---- TEXTE DE LECTURE

A l’international, le groupe s’est distingué sur différents podiums: Dakar Hip-hop (Sénégal), à l’Elysée-Montmartre et à La Cigale (France), à Kinshasa (RDC), etc., sans être ridicule. On peut toutefois regretter que le groupe ait privilégié de se cantonner essentiellement à un public gabonais quand la notoriété internationale lui tendait plus que jamais les bras. Le trophée kora de l’artiste masculin obtenu face aux pointures telles que Werra Son, la collaboration avec R. Kelly et Youssoupha auraient dû être des occasions tant attendues par les fans de voir enfin le groupe engranger un capital de popularité internationale conséquent et les retombées contractuelles qui vont avec. Stratégiquement, on peut par exemple se poser la question de savoir pourquoi avec son deuxième album, Ekomy Ndong revient avec des thématiques typiquement gabonaises alors que son premier album avait plus d’ambitions. Aussi, pourquoi faire une collaboration avec Youssoupha sans la traduire en clip vidéo ? Enfin, le regroupement tant espéré des deux artistes dans l’Hexagone avait là aussi lasser croire que le duo franchirait un palier supplémentaire ce qui est loin d’être le cas aujourd’hui.
MovaizHaleine c’est officiellement vingt années d’un discours, d’un style musical et d’une influence indéniable qui dépasse le cadre du seul rap. C’est au moins trois décennies dans le sérail rapologique gabonais et donc un pan important de la culture gabonaise si bien que, sauf à faire preuve de cécité intellectuelle, de surdité volontaire ou de mauvais aloi, ce groupe mérite les honneurs et reconnaissances dus à leur parcours, à leur apport artistique dans le mouvement rap gabonais et africain et surtout pour le refus du panurgisme alimentaire et l’inconsistance de certains amuseurs publics pompeusement nommés artistes. Il ne s’agit pas ici de reconnaître des êtres sociaux mais d’acteurs talentueux de la musique.
H-W. Otata & Bounguili Le Presque Grand
[1] Attitude qui voudrait que l’on se contente uniquement de regarder les faits dans l’instant caractéristique d’une vision parcellaire et partial d’un phénomène.
[2] Il est indéniable que le talent rap au gabonais, mais l’environnement qui permettrait à ce genre musical reste fragile voire inexistant. La culture du dj, des managers artistiques, etc., sont loin d’être satisfaisants.
[3] Plusieurs animateurs brillent au Gabon par leur culture rap. Ils sont généralement des présentateurs ou animateurs généralistes qui se reconvertissent ou qui font face à des rappeurs. Il existe aussi des animateurs qui se réclament du rap mais n’ont aucune culture concernant le rap, les artistes, les albums, etc.
[4] Sur la question de l’identité et de son articulation dans le rap, lire notamment : A. Aterianus-Owanga, Le rap, ça vient d’ici. Musiques, pouvoir et identités dans le Gabon contemporain, 2017.
[5] en collaboration avec Lestat et Why Damaja qui note l’absence sonore et visuelle dans le clip de Matt Seigneur lion que le public pense reconnaître sous les traits de Echec ; chose compréhensible, car c’est son véritable frère avec qui la ressemblance est grande
[6] Dans ce documentaire consacré à Siya Po’ossi X, on peut entendre Dobble P adouber MovaizHaleine qui pratique un art à travers lequel il se reconnaît entièrement https://www.youtube.com/watch?v=u5cIVeZtr-s
[7] L’artiste est également au refrain des titres “Oeil noir” aux côtés de Maât et de Chef Keza, elle accompagne également Lestat sur le titre “Enfant dehors”…
[8] Ce groupe est un des plus organisés en Afrique et a à son actif l’organisation de leur propre festival. Il est à l’origine de plusieurs albums et de plusieurs collaborations à l’international avec des artistes tels Jango Jack et Ol’kainry.

--------
---- JEU DE DONNÉES

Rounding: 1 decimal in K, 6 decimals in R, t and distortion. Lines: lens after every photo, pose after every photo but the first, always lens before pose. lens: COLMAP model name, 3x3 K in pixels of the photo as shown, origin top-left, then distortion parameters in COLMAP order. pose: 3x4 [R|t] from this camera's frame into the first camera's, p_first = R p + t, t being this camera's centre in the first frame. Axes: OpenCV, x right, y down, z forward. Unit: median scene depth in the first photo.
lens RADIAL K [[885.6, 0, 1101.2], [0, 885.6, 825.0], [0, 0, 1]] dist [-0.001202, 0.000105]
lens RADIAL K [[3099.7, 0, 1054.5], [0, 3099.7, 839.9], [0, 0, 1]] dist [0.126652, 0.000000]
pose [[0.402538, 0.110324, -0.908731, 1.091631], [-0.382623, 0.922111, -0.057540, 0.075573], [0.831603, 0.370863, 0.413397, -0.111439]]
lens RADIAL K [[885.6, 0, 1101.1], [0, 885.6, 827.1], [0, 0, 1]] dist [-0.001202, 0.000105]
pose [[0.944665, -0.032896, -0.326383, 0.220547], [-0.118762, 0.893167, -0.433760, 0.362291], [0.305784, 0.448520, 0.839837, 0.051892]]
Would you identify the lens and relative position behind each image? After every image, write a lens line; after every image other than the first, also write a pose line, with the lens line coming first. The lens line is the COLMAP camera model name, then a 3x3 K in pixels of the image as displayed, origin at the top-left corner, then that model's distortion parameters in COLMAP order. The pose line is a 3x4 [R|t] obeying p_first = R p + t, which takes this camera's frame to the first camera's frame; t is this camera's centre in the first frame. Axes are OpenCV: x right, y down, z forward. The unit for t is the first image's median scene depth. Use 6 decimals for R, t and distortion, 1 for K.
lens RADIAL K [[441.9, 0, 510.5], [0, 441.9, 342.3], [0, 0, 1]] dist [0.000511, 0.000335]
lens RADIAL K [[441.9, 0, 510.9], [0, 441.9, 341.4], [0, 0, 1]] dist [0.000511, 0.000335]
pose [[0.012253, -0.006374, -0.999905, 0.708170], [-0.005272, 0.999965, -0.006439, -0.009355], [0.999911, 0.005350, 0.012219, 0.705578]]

--------

• CONSIGNE:
Répondez aux questions suivantes à partir du texte sur MovaizHaleine.
(a) Quel artiste cité figure parmi les pointures face auxquelles le trophée kora de l'artiste masculin a été obtenu ?
(b) Combien d'années représente officiellement MovaizHaleine ?
(c) Quels artistes la note [8] nomme-t-elle pour les collaborations à l'international ?

• RÉPONSE:
(a) Werra Son.
(b) Vingt années.
(c) Jango Jack et Ol'kainry.